Monday, April 30, 2018

Skeletons are Rising on New York’s Haunted Island of the Dead

Everyone knows there are plenty of skeletons inhabiting closets in New York City and the state capital of Albany, but at least they manage to stay hidden until their owners run for office or get in trouble after being elected. That’s not the case on New York’s Hart Island, a mile-long isle in the Bronx that has served since the Civil War as a public (and sometimes mass) graveyard for one million unclaimed bodies … including the scores that have been recently rising out of their graves. What’s happening on this “The Island of The Dead”?

“Skeletal remains are literally just coming out of the earth.”

Hart Island (lower right)

New York artist Melinda Hunt, who founded the Hart Island Project in 1994 to help identify the bodies buried there, recently toured the uninhbited but heavily guarded island by helicopter and reported the horrifying scenes to CBS New York station WCBS-TV.

“They know that it’s happening because I learned about it from the correction officers, who referred to this area as ‘bones beach’.”

“They” are the officials of the New York State Department of Corrections, which has managed, or perhaps mismanaged, the island for decades. How hard is it to manage a cemetery? Perhaps a little slack is in order when it’s the largest public-funded cemetery in the world. Let’s find out.

Hart Island’s history is as varied and horrific as the inevitable ghost stories told about it. It was purchased from Native Americans in 1654 by English physician Thomas Pell, who may have heard about the sweetheart deal Dutch colonists got on Manhattan in 1626. In fact, Pell got the Pelham Islands (named for him), the Bronx, Long Island Sound and parts of Westchester County for a supply of Jamaican Rum.

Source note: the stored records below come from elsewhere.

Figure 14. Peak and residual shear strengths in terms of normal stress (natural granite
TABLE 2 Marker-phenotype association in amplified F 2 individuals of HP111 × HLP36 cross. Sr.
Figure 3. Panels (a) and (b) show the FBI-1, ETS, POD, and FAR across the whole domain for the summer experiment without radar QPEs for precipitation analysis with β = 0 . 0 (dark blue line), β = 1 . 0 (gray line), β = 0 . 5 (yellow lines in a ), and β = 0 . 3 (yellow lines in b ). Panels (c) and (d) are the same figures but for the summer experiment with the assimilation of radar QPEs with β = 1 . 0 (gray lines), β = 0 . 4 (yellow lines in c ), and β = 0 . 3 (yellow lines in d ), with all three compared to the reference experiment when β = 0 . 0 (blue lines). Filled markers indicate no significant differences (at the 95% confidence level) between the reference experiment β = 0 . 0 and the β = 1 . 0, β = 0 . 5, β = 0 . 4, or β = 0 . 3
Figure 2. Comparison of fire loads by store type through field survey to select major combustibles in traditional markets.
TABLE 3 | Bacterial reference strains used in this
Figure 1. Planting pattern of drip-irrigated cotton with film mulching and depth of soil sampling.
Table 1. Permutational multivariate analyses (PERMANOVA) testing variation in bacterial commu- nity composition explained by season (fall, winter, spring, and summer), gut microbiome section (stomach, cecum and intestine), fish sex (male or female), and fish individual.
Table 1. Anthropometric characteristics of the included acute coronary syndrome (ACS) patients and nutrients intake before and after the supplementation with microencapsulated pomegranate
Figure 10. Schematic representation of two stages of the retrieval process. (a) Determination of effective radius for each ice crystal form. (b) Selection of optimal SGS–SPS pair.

The island may have gotten its name from its heart shape or from an English word for ‘stag’ due to its population of deer, which made it an early hunting area.

Not much is known about Hart Island until 1863 when it became a POW camp for more than 3,000 captured Confederate soldiers. Over 230 died in prison and were buried there. After the war, it became a cemetery for indigent veterans. In the 1870s, Hart Island became a quarantine facility for victims of yellow fever, then a women’s psychiatric hospital, a tubercularium, a home for delinquent boys, and a missile site during the Cold War. The Department of Correction used the island for a prison up until 1966 and briefly in the 1980s. The first non-veteran was interred there in 1869 and today over one million dead are buried on the island. In addition to adults, the burials include infants, stillborn babies and even dismembered body parts. As deceased are identified by the Hart Island Project, relatives can have their remains disinterred and moved. However, the process is long and trespassing is punishable by up to two years in prison, which ironically would give you more access to the island since Ryker’s Island inmates perform the 1,500 annual burials still conducted today.

A trench at the potter’s field on Hart Island, circa_1890

Because of the restricted access, detailed ghost stories about Hale Island are scarce. That may change with the revelation of the real horror story of how the remains of the island’s dead treated.

“It’s simply wrong that people who are neglected in life, who were marginalized in life in the city, are now getting the same treatment in this burial ground.”

City Council member Mark Levine is pushing for management of Hart Island to be changed from the Department of Corrections to the Department of Parks and Recreation after Melinda Hunt showed him videos of …

“Entire skeletons are sort of falling out of the hill onto the beach, and then they’re washed away with the tide.”

While management is being argued about, the Federal Emergency Management Agency (FEMA) gave the city $13 million to use for repairing the erosion that has caused some of the problems, but those repairs are not scheduled to begin until 2019.

In the meantime, the skeletons will continue to rise on New York’s Island of the Dead.